The Host

75/100

The Host arrives in the U.S. on the kind of advance billing that greeted Asian genre features like the stripped-down horror movie Ringu, the ultraviolent reality-tv parody Battle Royale, and the intensely scripted double-crosses of Infernal Affairs. Those films maxed out geek buzz because they were sterling examples of something Hollywood rarely gets right — the raucous, galvanizing, and uncompromising genre movie. Where Hollywood genre pictures increasingly call attention to their own ridiculousness, somehow the best of their Asian counterparts have managed to keep an unrivalled air of seriousness about them, even when the concept is ridiculously outrĂ©: Fukasaku kept the schoolchildren’s deathmatch that was Battle Royale under control by shooting it just like a war movie, and by casting Takeshi Kitano, Japan’s ultimate black-comic performer, in an important supporting role. Scorsese updated Infernal Affairs to great effect partly by working with a William Monahan screenplay that smartly made the story even more hard-boiled, and the Hollywood fantasy film got a boost from the largely po-faced (and intermittently excellent) Lord of the Rings series. With King Kong, Peter Jackson even made a go at rescuing the Hollywood monster movie from the Godzilla slums. But his movie was bloated and overly cutesy and felt, ultimately, ponderous in a way you wouldn’t expect a giant-gorilla movie to be. (Perhaps all those Oscars put the wrong ideas in Jackson’s head.)


South Korea’s monster-movie juggernaut The Host, on the other hand, is a fairly delightful combination — dysfunctional-family comedy set against a Gojira-style monster movie about mutant Mother Nature run amuck. (An entertaining Hollywood equivalent might drop the Royal Tenenbaums or, better, the cast of Little Miss Sunshine into the middle of the next Aliens Vs. Predator slugfest.) The film’s opening salvo is a lovingly choreographed Jurassic Park-style attack by a sea monster living in Seoul’s polluted Han River. The beast — an intriguingly toothsome cross between a big fish and a giant lizard — snatches a schoolgirl from the shore and spirits her away to a hiding place in the sewer system. The rest of the film revolves around the attempts of family members to navigate bureaucratic red tape and outright obstruction in an attempt to rescue her.

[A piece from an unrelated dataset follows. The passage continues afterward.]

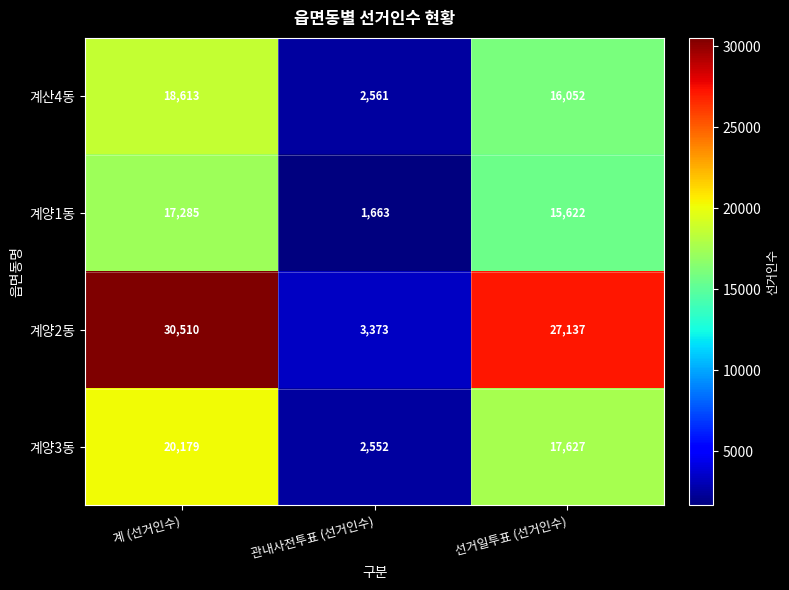

The 계양3동 series shows 2552 at 관내사전투표 (선거인수). True or false?

True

The film’s first scene has a U.S.-scientist type instructing an underling to dump bottle after bottle of surplus chemicals into the river; the film’s ending features a TV broadcast in the background blaming confusion and incompetence on the part of the American government for the whole incident, although the truth is something more sinister. My wife guessed that the film’s title must refer to the monster’s intention of laying eggs, Alien-style, in the bodies of the living humans it collects underground, but that idea is never dramatized. Instead, a viewer can draw the conclusion that Korea itself is “the host,” and a disruptive American military and industrial presence the occupying organism.

The current mini-cycle of horror movies that take as their starting points the misadventures of careless Americans at large in the greater world is almost certainly an indication of unease and resentment over U.S. foreign policy — I’m thinking not just of this movie and Severance, both of which are set for U.S. release later this year by Magnolia Pictures, but of the more mean-spirited variants being created in Hollywood itself, like Hostel and Turistas, where dumb and horny American kids come face to face with international ill will. (And surely the prevalence of ever-nastier mainstream horror pictures, along with the enduring popularity of the incredibly violent and highly entertaining 24, has something to do with the constant stream of bad news out of Iraq.) It’s part of The Host‘s charm that it so breezily blames the whole mess on Western interventionism and then spends the bulk of its narrative looking at its band of misfit characters on a low-key, personal level rather than continually attempting to ratchet up the action or deepen the political subtext. (The film’s second half features some protests that are probably meant to reflect real political demonstrations in South Korea — I’m not sure whether they specifically reference sentiment against the continued U.S. presence there, but it would fit the general thrust of the story.)

Action hounds may actually be disappointed at how few rollicking set pieces are on offer. But the makers of The Host remember some things too many of their Hollywood counterparts have forgotten — story, character, situation. It’s not that The Host is a particularly sensitive character study, but it establishes the personalities of its misfit players and sticks with them. That’s why, when they start to drop off one by one, you the viewer are moved to give a shit about their death. Maybe you’ll miss them when they’re gone from the narrative. And it’s that rooting interest and sense of actual peril, more even than the unusually imaginative rendering of a lithe, myth-making sea monster arrived in the present day, that places The Host head and shoulders above its SF/action competition in the states. It’s not a great or perfect movie. But it’s full of heart and it has a brain — and it’s a lot of fun.